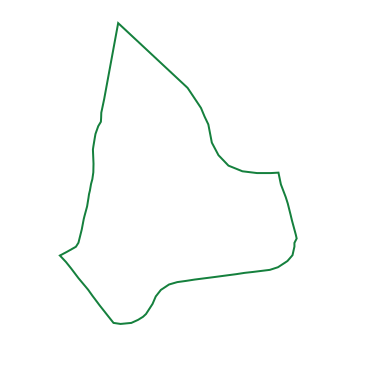 outline of Chamkar Mon, Phnom Penh, Cambodia, rotated 284°
{"feature_id": "14789045B33698683582262", "entity_name": "Chamkar Mon", "entity_type": "district", "adm_level": 2, "iso_a3": "KHM", "parent_name": "Cambodia", "parent_adm1": "Phnom Penh", "projection": "equal_earth", "projection_center": [104.92, 11.542], "detail": "fine", "context": "isolated", "style": "outline", "palette": "green", "viewbox_px": 384, "rotation_deg": 284, "n_neighbors": 0, "source": "geoboundaries", "source_scale": "gbopen_adm2", "svg_char_len": 1043}
<svg xmlns="http://www.w3.org/2000/svg" viewBox="0 0 384 384"><g transform="rotate(284 192 192)"><path d="M165.0,92.6L161.0,93.0L152.7,93.7L142.7,93.5L139.6,93.5L128.9,94.1L115.3,94.1L110.8,92.6L103.4,84.8L98.4,79.2L93.7,86.5L88.6,93.2L81.0,102.6L72.1,114.8L67.3,120.4L59.5,130.0L52.0,139.7L46.0,147.5L46.7,154.6L50.3,164.8L54.8,170.5L59.1,174.7L62.5,176.9L73.9,180.8L81.9,182.1L89.5,185.5L96.7,192.1L101.0,199.5L104.5,208.2L107.7,215.8L114.9,234.3L119.8,246.7L122.9,254.6L126.3,262.7L129.1,270.3L135.3,286.4L139.8,293.6L148.1,301.3L155.0,304.8L163.8,304.6L167.4,303.7L172.2,304.8L175.6,303.1L181.7,299.7L188.7,295.8L193.7,293.2L204.0,287.7L209.7,284.2L220.9,276.4L231.7,271.2L229.5,264.1L226.1,250.5L224.3,235.9L226.4,221.0L234.1,208.8L244.7,199.3L261.5,191.5L268.3,185.9L275.7,180.4L291.9,162.6L338.0,79.5L260.9,84.3L252.7,84.6L247.0,84.8L241.9,85.9L238.1,86.6L233.2,85.1L225.0,84.3L220.7,84.6L212.1,85.3L209.2,85.6L195.6,89.6L187.2,91.5L180.3,92.2L175.4,92.1L168.6,92.6L165.0,92.6Z" fill="none" stroke="#15803d" stroke-width="2"/></g></svg>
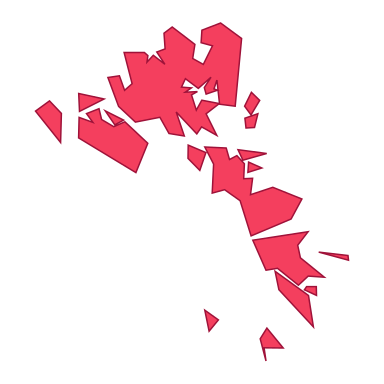 Kota Batam, Kepulauan Riau, Indonesia
{"feature_id": "22746128B16651418017337", "entity_name": "Kota Batam", "entity_type": "district", "adm_level": 2, "iso_a3": "IDN", "parent_name": "Indonesia", "parent_adm1": "Kepulauan Riau", "projection": "albers", "projection_center": [104.04, 0.834], "detail": "medium", "context": "isolated", "style": "filled", "palette": "rose", "viewbox_px": 384, "rotation_deg": 0, "n_neighbors": 0, "source": "geoboundaries", "source_scale": "gbopen_adm2", "svg_char_len": 1895}
<svg xmlns="http://www.w3.org/2000/svg" viewBox="0 0 384 384"><path d="M176.2,112.0L196.8,133.9L201.6,126.9L216.8,135.4L206.1,113.8L218.6,104.1L235.2,106.2L241.6,38.5L220.6,23.0L201.9,30.2L201.1,42.7L212.5,45.8L203.3,64.4L192.7,58.5L194.9,44.4L172.2,27.0L164.0,33.2L165.1,48.9L156.8,52.0L164.9,64.3L153.3,55.3L147.0,62.1L147.9,55.6L144.4,52.5L124.1,52.5L132.1,83.7L124.6,90.3L119.4,75.8L107.9,77.5L118.6,106.4L135.4,122.1L159.9,117.3L169.0,133.5L184.3,136.0L176.2,112.0ZM185.4,78.7L198.3,88.4L211.0,77.2L204.3,87.6L206.1,94.1L217.5,90.2L214.0,88.9L216.9,80.1L219.5,103.6L201.8,100.2L196.3,110.1L191.5,94.9L197.4,91.6L185.2,92.2L191.4,87.9L181.5,87.1L185.4,78.7ZM226.2,148.0L204.8,147.0L213.6,164.1L212.2,193.1L224.6,189.7L240.1,200.7L251.1,235.9L291.1,219.0L301.9,199.0L272.8,187.3L250.5,194.7L252.6,178.3L243.7,178.7L244.4,163.8L236.9,155.6L229.5,159.5L226.2,148.0ZM99.0,108.7L86.5,113.6L92.9,122.4L79.1,117.4L78.6,137.9L135.9,172.6L147.8,143.3L124.9,121.8L113.8,126.7L101.6,119.5L99.0,108.7ZM308.1,231.7L252.8,240.2L266.0,270.2L277.5,268.3L298.4,285.2L308.2,276.1L324.3,277.2L300.4,257.8L297.7,245.2L308.1,231.7ZM275.1,271.3L278.9,289.7L313.4,326.9L308.5,295.5L275.1,271.3ZM49.5,100.9L35.5,111.1L60.6,142.5L61.4,113.4L49.5,100.9ZM104.1,99.0L78.7,93.5L79.5,111.4L104.1,99.0ZM205.9,152.6L188.2,145.1L188.0,158.4L199.8,170.4L205.9,152.6ZM266.9,328.1L260.2,338.8L266.0,361.0L264.1,347.8L283.2,348.0L266.9,328.1ZM266.7,153.5L238.0,149.7L242.9,160.2L266.7,153.5ZM251.4,92.3L244.6,106.2L251.0,114.9L259.7,100.4L251.4,92.3ZM261.8,168.0L248.6,162.1L247.9,172.4L261.8,168.0ZM257.9,113.7L244.9,118.2L246.0,128.0L254.5,127.5L257.9,113.7ZM123.6,120.1L105.3,110.9L114.8,124.8L123.6,120.1ZM348.0,255.5L318.7,252.1L348.5,260.2L348.0,255.5ZM218.4,319.9L204.8,310.2L209.1,331.2L218.4,319.9ZM316.3,286.6L306.6,286.6L304.4,289.8L316.5,295.4L316.3,286.6Z" fill="#f43f5e" stroke="#9f1239" stroke-width="1.5"/></svg>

───

* Objective *
Copy the items verbatim from the first line up to and including the line containing "Kota Batam, Kepulauan Riau, Indonesia". Omit the pictures from your output.

* Exercise response *
 outline of Chamkar Mon, Phnom Penh, Cambodia, rotated 284°
{"feature_id": "14789045B33698683582262", "entity_name": "Chamkar Mon", "entity_type": "district", "adm_level": 2, "iso_a3": "KHM", "parent_name": "Cambodia", "parent_adm1": "Phnom Penh", "projection": "equal_earth", "projection_center": [104.92, 11.542], "detail": "fine", "context": "isolated", "style": "outline", "palette": "green", "viewbox_px": 384, "rotation_deg": 284, "n_neighbors": 0, "source": "geoboundaries", "source_scale": "gbopen_adm2", "svg_char_len": 1043}
<svg xmlns="http://www.w3.org/2000/svg" viewBox="0 0 384 384"><g transform="rotate(284 192 192)"><path d="M165.0,92.6L161.0,93.0L152.7,93.7L142.7,93.5L139.6,93.5L128.9,94.1L115.3,94.1L110.8,92.6L103.4,84.8L98.4,79.2L93.7,86.5L88.6,93.2L81.0,102.6L72.1,114.8L67.3,120.4L59.5,130.0L52.0,139.7L46.0,147.5L46.7,154.6L50.3,164.8L54.8,170.5L59.1,174.7L62.5,176.9L73.9,180.8L81.9,182.1L89.5,185.5L96.7,192.1L101.0,199.5L104.5,208.2L107.7,215.8L114.9,234.3L119.8,246.7L122.9,254.6L126.3,262.7L129.1,270.3L135.3,286.4L139.8,293.6L148.1,301.3L155.0,304.8L163.8,304.6L167.4,303.7L172.2,304.8L175.6,303.1L181.7,299.7L188.7,295.8L193.7,293.2L204.0,287.7L209.7,284.2L220.9,276.4L231.7,271.2L229.5,264.1L226.1,250.5L224.3,235.9L226.4,221.0L234.1,208.8L244.7,199.3L261.5,191.5L268.3,185.9L275.7,180.4L291.9,162.6L338.0,79.5L260.9,84.3L252.7,84.6L247.0,84.8L241.9,85.9L238.1,86.6L233.2,85.1L225.0,84.3L220.7,84.6L212.1,85.3L209.2,85.6L195.6,89.6L187.2,91.5L180.3,92.2L175.4,92.1L168.6,92.6L165.0,92.6Z" fill="none" stroke="#15803d" stroke-width="2"/></g></svg>
 Kota Batam, Kepulauan Riau, Indonesia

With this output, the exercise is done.